As part of local sustainability efforts, biodiesel was synthesized via transesterification using a deep eutectic solvent (DES) without further washing from on-campus, dining facility waste cooking oil and grease. Before moving forward with repurposing used DES as a solvent in chemistry teaching labs, we determined the suitability of the biodiesel as an alternative fuel blended with diesel to power campus utility vehicles. Biodiesel components were characterized by gas chromatography-mass spectrometry (GC-MS), Fourier transform infrared spectroscopy (FTIR), nuclear magnetic resonance spectroscopy (H NMR), viscometer, differential scanning calorimetry (DSC), and evolved gas analysis during pyrolysis with a thermogravimetric analyzer coupled with FTIR (TGA-FTIR). The four major components of fatty acid methyl esters (FAMEs) in the biodiesel were methyl oleate, methyl linoleate, methyl palmitate, and methyl stearate. Kinematic viscosity over typical temperature ranges was within optimal values recommended by the American Biodiesel Standard (ASTM D6751), with a 30:70 biodiesel/diesel blend experimental viscosity of 3.43 cSt at 40 °C and a calculated viscosity of 10.13 cSt at 0 °C. The pure biodiesel's cold-temperature onset of crystal formation is -10.1 °C versus -16.4 °C for a 30:70 biodiesel/diesel blend. Pyrolysis indicates good thermal stability, however, with an increased CO evolution in the blended fuel at higher temperatures as compared to that in the pure biodiesel and the pure diesel. Combustion gas analysis indicates virtually complete combustion of the blended fuel to CO and HO with only trace amounts of CO. Overall results indicate that the biodiesel synthesized using DES is a suitable fuel for campus utility vehicles in the local moderate temperature climate and affords increased local sustainability by using used DES repurposed in our chemistry teaching labs.
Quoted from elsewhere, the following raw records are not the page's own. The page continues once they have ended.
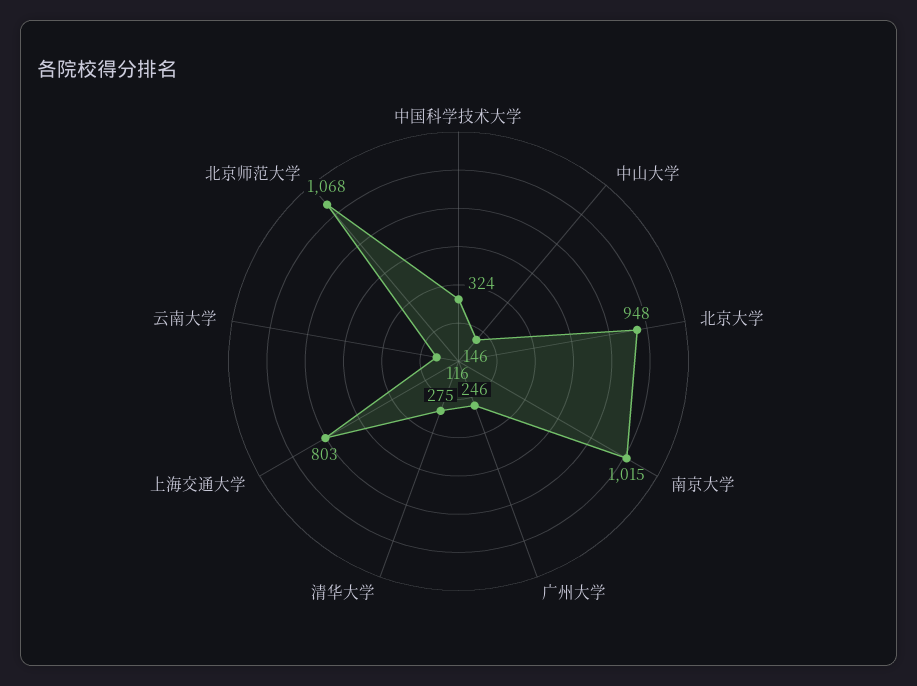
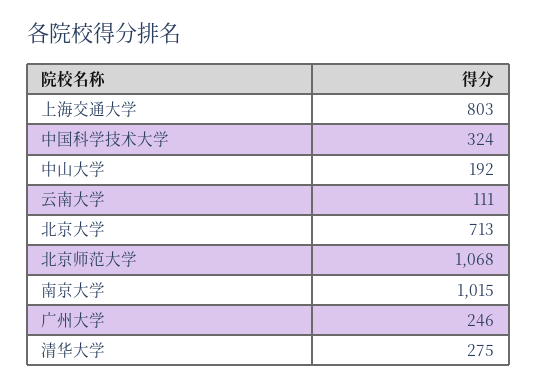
  {
    "中国科学技术大学": 324,
-   "中山大学": 146,
+   "中山大学": 192,
-   "北京大学": 948,
+   "北京大学": 713,
    "南京大学": 1015,
    "广州大学": 246,
    "清华大学": 275,
    "上海交通大学": 803,
-   "云南大学": 116,
+   "云南大学": 111,
    "北京师范大学": 1068
  }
作为当地可持续发展努力的一部分,使用深共熔溶剂(DES)通过酯交换反应合成生物柴油,原料为校内餐饮设施的废弃食用油和油脂,无需进一步洗涤。在将用过的DES重新用作化学教学实验室的溶剂之前,我们确定了该生物柴油作为与柴油混合的替代燃料为校园多功能车提供动力的适用性。通过气相色谱 - 质谱联用仪(GC - MS)、傅里叶变换红外光谱仪(FTIR)、核磁共振光谱仪(H NMR)、粘度计、差示扫描量热仪(DSC)以及热重分析仪与FTIR联用(TGA - FTIR)在热解过程中进行逸出气体分析,对生物柴油成分进行了表征。生物柴油中脂肪酸甲酯(FAMEs)的四种主要成分是油酸甲酯、亚油酸甲酯、棕榈酸甲酯和硬脂酸甲酯。在典型温度范围内的运动粘度在美国生物柴油标准(ASTM D6751)推荐的最佳值范围内,30:70生物柴油/柴油混合物在40°C时的实验粘度为3.43 cSt,在0°C时的计算粘度为10.13 cSt。纯生物柴油的低温结晶起始温度为 - 10.1°C,而30:70生物柴油/柴油混合物为 - 16.4°C。热解表明其具有良好的热稳定性,然而,与纯生物柴油和纯柴油相比,混合燃料在较高温度下的CO逸出量增加。燃烧气体分析表明混合燃料几乎完全燃烧生成CO和H₂O,只有微量的CO。总体结果表明,使用DES合成的生物柴油在当地温和的温度气候下是校园多功能车的合适燃料,并且通过在我们的化学教学实验室中重新利用用过的DES提高了当地的可持续性。